I, Robopsychologist, Part 2: Where Human Brains Far Surpass Computers

By Andrea Kuszewski | February 9, 2012 10:08 am

Andrea Kuszewski is a behavior therapist and consultant, science writer, and robopsychologist at Syntience in San Francisco. She is interested in creativity, intelligence, and learning, in both humans and machines. Find her on Twitter at @AndreaKuszewski

Before you read this post, please see “I, Robopsychologist, Part 1: Why Robots Need Psychologists.”

A current trend in AI research involves attempts to replicate a human learning system at the neuronal level—beginning with a single functioning synapse, then an entire neuron, the ultimate goal being a complete replication of the human brain. This is basically the traditional reductionist perspective: break the problem down into small pieces and analyze them, and then build a model of the whole as a combination of many small pieces. There are neuroscientists working on these AI problems—replicating and studying one neuron under one condition—and that is useful for some things. But to replicate a single neuron and its function at one snapshot in time is not helping us understand or replicate human learning on a broad scale for use in the natural environment.

We are quite some ways off from reaching the goal of building something structurally similar to the human brain, and even further from having one that actually thinks like one. Which leads me to the obvious question: What’s the purpose of pouring all that effort into replicating a human-like brain in a machine, if it doesn’t ultimately function like a real brain?

If we’re trying to create AI that mimics humans, both in behavior and learning, then we need to consider how humans actually learn—specifically, how they learn best—when teaching them. Therefore, it would make sense that you’d want people on your team who are experts in human behavior and learning. So in this way, the field of psychology is pretty important to the successful development of strong AI, or AGI (artificial general intelligence): intelligence systems that think and act the way humans do. (I will be using the term AI, but I am generally referring to strong AI.)

Basing an AI system on the function of a single neuron is like designing an entire highway system based on the function of a car engine, rather than the behavior of a population of cars and their drivers in the context of a city. Psychologists are experts at the context. They study how the brain works in practice—in multiple environments, over variable conditions, and how it develops and changes over a lifespan.
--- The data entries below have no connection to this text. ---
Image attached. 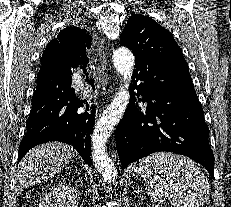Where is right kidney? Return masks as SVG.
<instances>
[{
	"label": "right kidney",
	"instance_id": "right-kidney-1",
	"mask_svg": "<svg viewBox=\"0 0 231 207\" xmlns=\"http://www.w3.org/2000/svg\"><path fill=\"white\" fill-rule=\"evenodd\" d=\"M76 189L64 184L54 187L40 202L39 207H78Z\"/></svg>",
	"mask_w": 231,
	"mask_h": 207
}]
</instances>
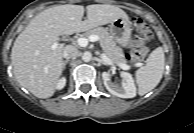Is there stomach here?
Masks as SVG:
<instances>
[{
  "mask_svg": "<svg viewBox=\"0 0 194 133\" xmlns=\"http://www.w3.org/2000/svg\"><path fill=\"white\" fill-rule=\"evenodd\" d=\"M109 32L117 43L126 47L131 38V23L128 18L121 17L112 21Z\"/></svg>",
  "mask_w": 194,
  "mask_h": 133,
  "instance_id": "1",
  "label": "stomach"
}]
</instances>
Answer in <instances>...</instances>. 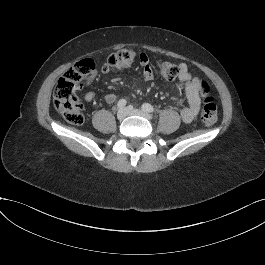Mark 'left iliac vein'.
Listing matches in <instances>:
<instances>
[{
    "mask_svg": "<svg viewBox=\"0 0 265 265\" xmlns=\"http://www.w3.org/2000/svg\"><path fill=\"white\" fill-rule=\"evenodd\" d=\"M127 114L128 115H137V116H142L148 120H151L153 118V116L143 110L140 109H133L131 107L127 108Z\"/></svg>",
    "mask_w": 265,
    "mask_h": 265,
    "instance_id": "left-iliac-vein-1",
    "label": "left iliac vein"
}]
</instances>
The brain is actually not like a computer; it doesn’t always follow the rules. Sometimes not following the rules is the best course of action, given a specific context. The brain can act in unpredictable, yet ultimately serendipitous ways. Sometimes the brain develops “mental shortcuts,” or automated patterns of behavior, or makes intuitive leaps of reason. Human brain processes often involve error, which also happens to be a very necessary element of creativity, innovation, and human learning in general. Take away the errors, remove serendipitous learning, discount intuition, and you remove any chance of any true creative cognition. In essence, when it gets too rule-driven and perfect, it ceases to function like a real human brain.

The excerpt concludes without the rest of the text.